Specifically around the “agentic swarms” idea, I think we can kind of assume that it’s likely there will be a lot of agentic AI type employees that join your slack and then respond to things and do tasks.
In the background these agents should be able to work together to accomplish tasks. I can imagine soon you will have a ton of virtual environment based agents with accounts and stuff controlling computer browsers and doing things end to end. That’s likely where we are going very very soon. I would be super happy to have this to e.g. do various tasks related to accounting or twilio compliance for example. Right now the tools like Manus, or Claude computer use are just not that good yet and they are very slow and make too many mistakes. That probably changes this year.
| paradigm | endpoints/users | events rate | compute per event | effective $/compute | 2030 spend ($B/yr) | cloud compute implied |
|---|---|---|---|---|---|---|
| agentic swarms (enterprise autopilots) | 300M active knowledge workers (subset of ~644M-997M) | 100 agent-steps/user/day | 10 H100-sec/step | $8 per H100-hr (blended) | 243.3 | ~30.4B H100-hr/yr (3.47M always-on eq.) |
| system 2 + verification tax (deep reasoning, proof-carrying output) | 500M deep runs/day (global) | per run | 200 H100-sec/run | $12 per H100-hr (premium) | 121.7 | ~10.1B H100-hr/yr (1.16M always-on) |
| video/world simulation (generative video, interactive worlds, sims) | 2B output-sec/day | per output-sec | 150 H100-sec/output-sec | $3.5 per H100-hr (commodity) | 106.5 | ~30.4B H100-hr/yr (3.47M always-on) |
| always-on digital twins (continuous monitoring + intervention) | 20M always-on twins | continuous | 0.04 H100 per twin 24/7 | $4 per H100-hr | 28.0 | ~7.0B H100-hr/yr (0.80M always-on) |
| ambient perception (cars + smart glasses) | 120M vehicles + 80M glasses paying; plus cloud assist | cloud assist: 60 H100-sec/endpoint/day for 200M endpoints | see left | Edge subs: $15/mo vehicles, $8/mo glasses; Cloud: $8/H100-hr | 39.0 | cloud only: ~1.22B H100-hr/yr (139k always-on); edge compute not counted |
Conclusion
These numbers are obviously just projections and we have no idea what they will eventually turn out to be. But this is what you can potentially come up with if you model starting from today and extrapolate out inference trends.
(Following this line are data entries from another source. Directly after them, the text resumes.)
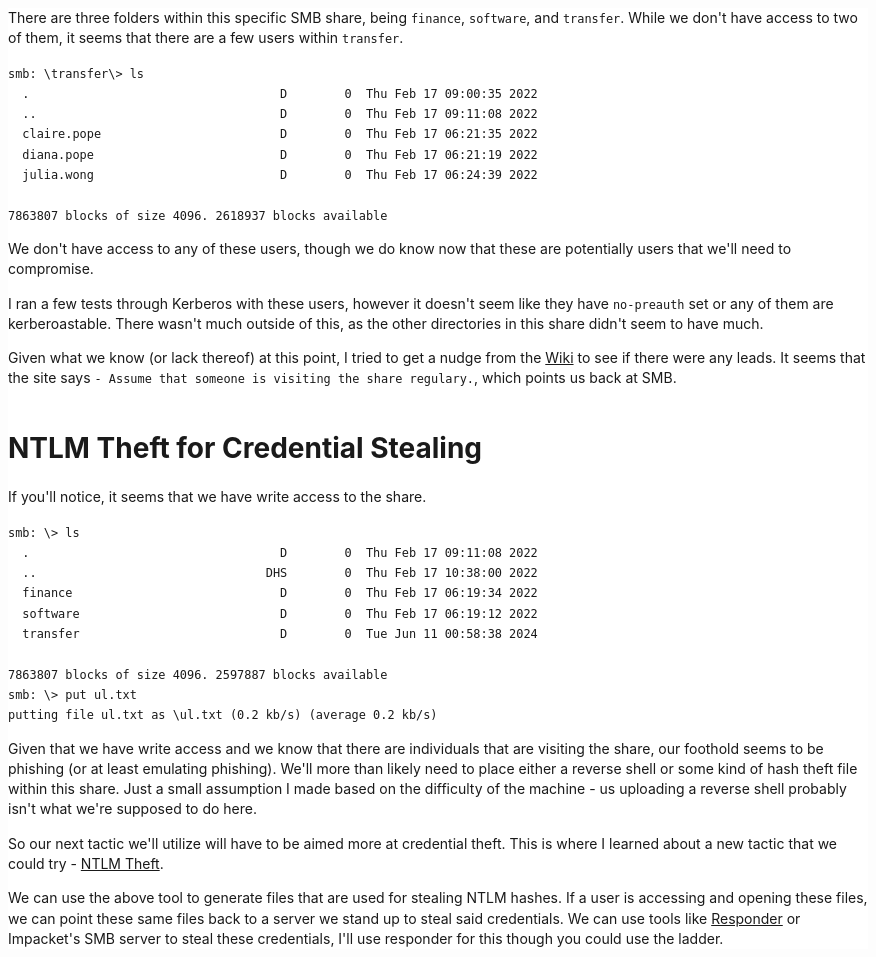 There are three folders within this specific SMB share, being `finance`, `software`, and `transfer`. While we don't have access to two of them, it seems that there are a few users within `transfer`.

```
smb: \transfer\> ls
  .                                   D        0  Thu Feb 17 09:00:35 2022
  ..                                  D        0  Thu Feb 17 09:11:08 2022
  claire.pope                         D        0  Thu Feb 17 06:21:35 2022
  diana.pope                          D        0  Thu Feb 17 06:21:19 2022
  julia.wong                          D        0  Thu Feb 17 06:24:39 2022

7863807 blocks of size 4096. 2618937 blocks available
```

We don't have access to any of these users, though we do know now that these are potentially users that we'll need to compromise.

I ran a few tests through Kerberos with these users, however it doesn't seem like they have `no-preauth` set or any of them are kerberoastable. There wasn't much outside of this, as the other directories in this share didn't seem to have much.

Given what we know (or lack thereof) at this point, I tried to get a nudge from the [Wiki](https://wiki.vulnlab.com/guidance/medium/breach) to see if there were any leads. It seems that the site says `- Assume that someone is visiting the share regulary.`, which points us back at SMB.

# NTLM Theft for Credential Stealing

If you'll notice, it seems that we have write access to the share.

```
smb: \> ls
  .                                   D        0  Thu Feb 17 09:11:08 2022
  ..                                DHS        0  Thu Feb 17 10:38:00 2022
  finance                             D        0  Thu Feb 17 06:19:34 2022
  software                            D        0  Thu Feb 17 06:19:12 2022
  transfer                            D        0  Tue Jun 11 00:58:38 2024

7863807 blocks of size 4096. 2597887 blocks available
smb: \> put ul.txt
putting file ul.txt as \ul.txt (0.2 kb/s) (average 0.2 kb/s)
```

Given that we have write access and we know that there are individuals that are visiting the share, our foothold seems to be phishing (or at least emulating phishing). We'll more than likely need to place either a reverse shell or some kind of hash theft file within this share. Just a small assumption I made based on the difficulty of the machine - us uploading a reverse shell probably isn't what we're supposed to do here.

So our next tactic we'll utilize will have to be aimed more at credential theft. This is where I learned about a new tactic that we could try - [NTLM Theft](https://github.com/Greenwolf/ntlm_theft).

We can use the above tool to generate files that are used for stealing NTLM hashes. If a user is accessing and opening these files, we can point these same files back to a server we stand up to steal said credentials. We can use tools like [Responder](https://www.kali.org/tools/responder/) or Impacket's SMB server to steal these credentials, I'll use responder for this though you could use the ladder.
I don’t think it’s crazy to say you could have somewhere between 500 billion to 1 trillion in annual inference revenue attributable to the major model providers as well as the open source neocloud providers.
People continue to miss that you can train models on any number of data modalities and the applications are hard to even imagine now.
If anything, it’s really entertaining to write the posts and come back later to see how wrong I was.